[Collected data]

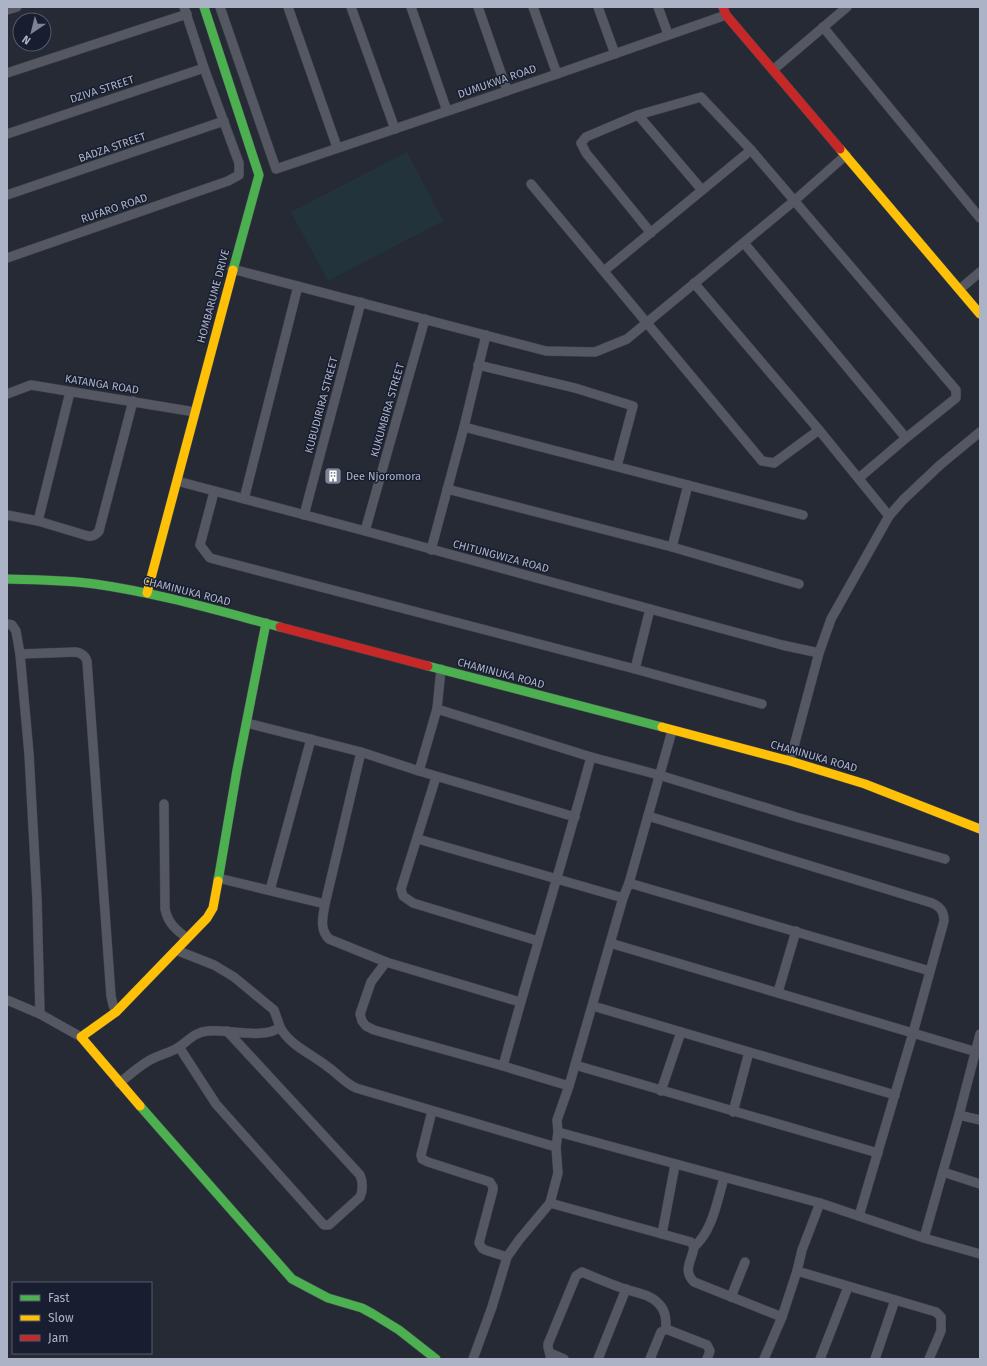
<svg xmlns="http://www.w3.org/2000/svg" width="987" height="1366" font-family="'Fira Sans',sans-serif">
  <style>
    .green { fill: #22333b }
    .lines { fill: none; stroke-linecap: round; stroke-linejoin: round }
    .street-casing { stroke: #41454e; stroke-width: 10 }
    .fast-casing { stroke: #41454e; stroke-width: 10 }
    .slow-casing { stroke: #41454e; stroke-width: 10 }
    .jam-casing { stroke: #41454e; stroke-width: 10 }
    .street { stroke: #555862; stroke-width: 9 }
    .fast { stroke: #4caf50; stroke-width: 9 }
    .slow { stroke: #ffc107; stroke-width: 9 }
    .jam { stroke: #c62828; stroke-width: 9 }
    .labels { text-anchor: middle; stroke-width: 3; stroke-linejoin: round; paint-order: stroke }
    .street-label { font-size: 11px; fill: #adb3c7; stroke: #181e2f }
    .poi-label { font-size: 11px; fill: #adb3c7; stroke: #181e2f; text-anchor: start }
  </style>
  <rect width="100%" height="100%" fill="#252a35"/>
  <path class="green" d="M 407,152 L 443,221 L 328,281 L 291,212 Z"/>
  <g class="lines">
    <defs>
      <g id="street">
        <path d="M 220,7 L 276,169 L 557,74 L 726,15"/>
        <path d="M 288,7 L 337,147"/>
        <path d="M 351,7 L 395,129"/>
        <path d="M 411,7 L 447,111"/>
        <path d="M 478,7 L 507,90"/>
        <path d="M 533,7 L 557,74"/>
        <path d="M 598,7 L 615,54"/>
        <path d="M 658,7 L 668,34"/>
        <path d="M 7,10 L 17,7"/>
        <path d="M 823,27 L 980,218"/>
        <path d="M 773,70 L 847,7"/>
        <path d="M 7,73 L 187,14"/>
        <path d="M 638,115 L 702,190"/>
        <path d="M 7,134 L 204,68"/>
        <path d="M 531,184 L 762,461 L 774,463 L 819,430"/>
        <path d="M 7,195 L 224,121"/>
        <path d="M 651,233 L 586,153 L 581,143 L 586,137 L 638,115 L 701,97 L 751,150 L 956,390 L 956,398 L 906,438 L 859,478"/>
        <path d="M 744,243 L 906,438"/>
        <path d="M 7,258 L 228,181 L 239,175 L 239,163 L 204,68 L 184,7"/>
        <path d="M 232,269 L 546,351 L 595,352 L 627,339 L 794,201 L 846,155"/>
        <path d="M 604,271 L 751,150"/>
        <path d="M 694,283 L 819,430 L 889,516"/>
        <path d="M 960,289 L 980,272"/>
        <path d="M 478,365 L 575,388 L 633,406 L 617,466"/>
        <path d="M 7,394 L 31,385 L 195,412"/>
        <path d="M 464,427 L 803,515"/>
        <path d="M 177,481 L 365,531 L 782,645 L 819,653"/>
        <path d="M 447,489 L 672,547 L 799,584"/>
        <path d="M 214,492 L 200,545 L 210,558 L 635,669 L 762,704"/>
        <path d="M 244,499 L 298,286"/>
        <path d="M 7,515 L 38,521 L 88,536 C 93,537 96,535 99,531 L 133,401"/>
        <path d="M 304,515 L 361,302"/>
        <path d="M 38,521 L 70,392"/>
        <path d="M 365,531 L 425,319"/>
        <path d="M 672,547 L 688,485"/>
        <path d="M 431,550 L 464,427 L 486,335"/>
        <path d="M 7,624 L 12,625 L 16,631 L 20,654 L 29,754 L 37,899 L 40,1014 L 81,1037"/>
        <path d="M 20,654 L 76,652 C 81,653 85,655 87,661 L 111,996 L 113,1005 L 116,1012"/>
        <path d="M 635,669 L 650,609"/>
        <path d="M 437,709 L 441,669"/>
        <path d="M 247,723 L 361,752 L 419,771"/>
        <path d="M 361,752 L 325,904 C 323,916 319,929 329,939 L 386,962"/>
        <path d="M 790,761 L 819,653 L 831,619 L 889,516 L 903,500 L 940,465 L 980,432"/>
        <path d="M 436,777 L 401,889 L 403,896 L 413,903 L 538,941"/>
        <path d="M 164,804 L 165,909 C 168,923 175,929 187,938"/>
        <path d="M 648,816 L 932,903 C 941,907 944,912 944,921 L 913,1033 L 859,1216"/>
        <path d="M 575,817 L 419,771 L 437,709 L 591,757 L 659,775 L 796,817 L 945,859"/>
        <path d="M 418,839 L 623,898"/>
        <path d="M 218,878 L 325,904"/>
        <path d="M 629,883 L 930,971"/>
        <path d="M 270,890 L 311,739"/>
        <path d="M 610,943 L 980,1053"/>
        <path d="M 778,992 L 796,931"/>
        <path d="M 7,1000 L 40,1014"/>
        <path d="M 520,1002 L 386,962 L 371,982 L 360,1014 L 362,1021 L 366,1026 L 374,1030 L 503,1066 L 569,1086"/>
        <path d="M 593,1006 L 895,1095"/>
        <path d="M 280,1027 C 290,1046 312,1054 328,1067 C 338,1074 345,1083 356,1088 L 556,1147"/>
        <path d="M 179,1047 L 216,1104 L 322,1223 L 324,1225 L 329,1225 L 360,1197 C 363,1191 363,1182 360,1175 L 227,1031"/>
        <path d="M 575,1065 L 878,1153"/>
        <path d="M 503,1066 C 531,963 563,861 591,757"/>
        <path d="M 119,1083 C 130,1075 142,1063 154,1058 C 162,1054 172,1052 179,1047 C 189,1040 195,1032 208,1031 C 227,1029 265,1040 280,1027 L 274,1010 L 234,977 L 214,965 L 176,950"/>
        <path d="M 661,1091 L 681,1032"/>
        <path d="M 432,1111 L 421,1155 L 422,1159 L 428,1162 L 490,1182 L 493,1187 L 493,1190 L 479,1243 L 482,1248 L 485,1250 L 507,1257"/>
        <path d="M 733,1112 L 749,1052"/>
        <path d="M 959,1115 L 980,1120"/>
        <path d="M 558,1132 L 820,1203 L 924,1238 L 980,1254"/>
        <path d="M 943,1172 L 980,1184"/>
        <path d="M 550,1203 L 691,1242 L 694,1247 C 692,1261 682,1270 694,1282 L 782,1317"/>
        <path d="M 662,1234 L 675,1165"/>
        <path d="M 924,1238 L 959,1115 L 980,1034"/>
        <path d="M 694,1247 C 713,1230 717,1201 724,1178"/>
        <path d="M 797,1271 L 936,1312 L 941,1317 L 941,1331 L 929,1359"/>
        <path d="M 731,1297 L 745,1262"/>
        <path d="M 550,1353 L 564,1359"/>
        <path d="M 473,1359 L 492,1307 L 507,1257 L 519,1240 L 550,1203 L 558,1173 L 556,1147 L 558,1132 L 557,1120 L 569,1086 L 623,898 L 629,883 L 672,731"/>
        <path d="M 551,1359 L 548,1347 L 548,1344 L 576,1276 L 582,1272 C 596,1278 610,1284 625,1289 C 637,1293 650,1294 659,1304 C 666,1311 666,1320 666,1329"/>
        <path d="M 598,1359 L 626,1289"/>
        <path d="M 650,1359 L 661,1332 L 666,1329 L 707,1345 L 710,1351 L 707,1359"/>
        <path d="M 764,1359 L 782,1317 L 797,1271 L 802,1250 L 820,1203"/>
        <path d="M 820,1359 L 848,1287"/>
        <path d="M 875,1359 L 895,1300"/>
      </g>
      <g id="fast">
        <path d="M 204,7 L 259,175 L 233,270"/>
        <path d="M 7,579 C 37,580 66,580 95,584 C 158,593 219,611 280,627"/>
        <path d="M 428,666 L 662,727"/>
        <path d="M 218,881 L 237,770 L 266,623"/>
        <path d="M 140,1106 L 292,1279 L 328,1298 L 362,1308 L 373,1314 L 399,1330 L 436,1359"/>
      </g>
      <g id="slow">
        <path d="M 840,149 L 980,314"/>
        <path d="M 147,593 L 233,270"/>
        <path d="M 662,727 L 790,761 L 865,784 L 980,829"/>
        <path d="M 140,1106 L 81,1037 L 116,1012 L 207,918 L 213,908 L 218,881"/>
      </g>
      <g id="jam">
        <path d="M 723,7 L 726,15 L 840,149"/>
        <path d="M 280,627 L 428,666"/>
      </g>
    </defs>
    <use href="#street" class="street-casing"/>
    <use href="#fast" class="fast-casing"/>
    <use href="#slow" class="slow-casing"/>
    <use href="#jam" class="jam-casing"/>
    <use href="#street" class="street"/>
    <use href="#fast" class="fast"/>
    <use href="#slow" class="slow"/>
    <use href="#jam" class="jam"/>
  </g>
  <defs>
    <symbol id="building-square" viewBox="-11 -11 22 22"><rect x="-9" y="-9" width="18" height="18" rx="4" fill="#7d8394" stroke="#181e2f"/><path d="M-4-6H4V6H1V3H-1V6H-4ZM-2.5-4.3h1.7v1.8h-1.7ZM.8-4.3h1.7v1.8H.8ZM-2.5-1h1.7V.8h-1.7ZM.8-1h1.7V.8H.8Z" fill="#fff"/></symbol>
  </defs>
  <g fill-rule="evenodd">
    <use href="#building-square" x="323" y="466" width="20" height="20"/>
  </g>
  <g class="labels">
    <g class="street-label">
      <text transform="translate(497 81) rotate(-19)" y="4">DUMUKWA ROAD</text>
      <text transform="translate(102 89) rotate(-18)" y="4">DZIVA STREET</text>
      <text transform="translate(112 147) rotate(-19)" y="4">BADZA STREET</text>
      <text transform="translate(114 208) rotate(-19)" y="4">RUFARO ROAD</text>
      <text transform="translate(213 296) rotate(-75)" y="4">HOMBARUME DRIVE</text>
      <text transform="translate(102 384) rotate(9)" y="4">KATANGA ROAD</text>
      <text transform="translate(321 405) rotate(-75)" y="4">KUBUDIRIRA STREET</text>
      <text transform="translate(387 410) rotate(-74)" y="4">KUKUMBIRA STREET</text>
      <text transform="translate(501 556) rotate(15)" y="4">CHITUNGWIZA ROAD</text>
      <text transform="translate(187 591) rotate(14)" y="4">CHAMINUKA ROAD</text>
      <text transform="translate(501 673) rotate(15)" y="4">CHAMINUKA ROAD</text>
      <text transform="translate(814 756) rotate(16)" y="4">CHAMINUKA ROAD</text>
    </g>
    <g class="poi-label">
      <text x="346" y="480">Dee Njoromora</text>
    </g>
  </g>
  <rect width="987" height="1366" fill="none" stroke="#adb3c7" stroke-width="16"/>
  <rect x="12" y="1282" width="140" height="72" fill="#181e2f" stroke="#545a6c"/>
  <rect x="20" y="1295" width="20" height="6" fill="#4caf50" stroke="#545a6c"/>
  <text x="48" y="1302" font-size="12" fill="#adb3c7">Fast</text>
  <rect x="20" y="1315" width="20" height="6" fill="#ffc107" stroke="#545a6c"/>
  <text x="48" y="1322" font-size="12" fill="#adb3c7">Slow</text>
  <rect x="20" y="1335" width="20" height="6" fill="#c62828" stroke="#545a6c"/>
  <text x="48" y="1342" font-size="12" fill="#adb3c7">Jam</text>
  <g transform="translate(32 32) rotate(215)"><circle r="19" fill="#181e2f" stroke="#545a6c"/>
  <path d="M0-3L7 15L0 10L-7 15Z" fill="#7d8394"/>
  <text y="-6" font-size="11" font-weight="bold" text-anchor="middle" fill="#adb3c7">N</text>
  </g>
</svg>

[Problem]
Copy each line of the records above that carries the word "lines".

[Result of the task]
    .lines { fill: none; stroke-linecap: round; stroke-linejoin: round }
  <g class="lines">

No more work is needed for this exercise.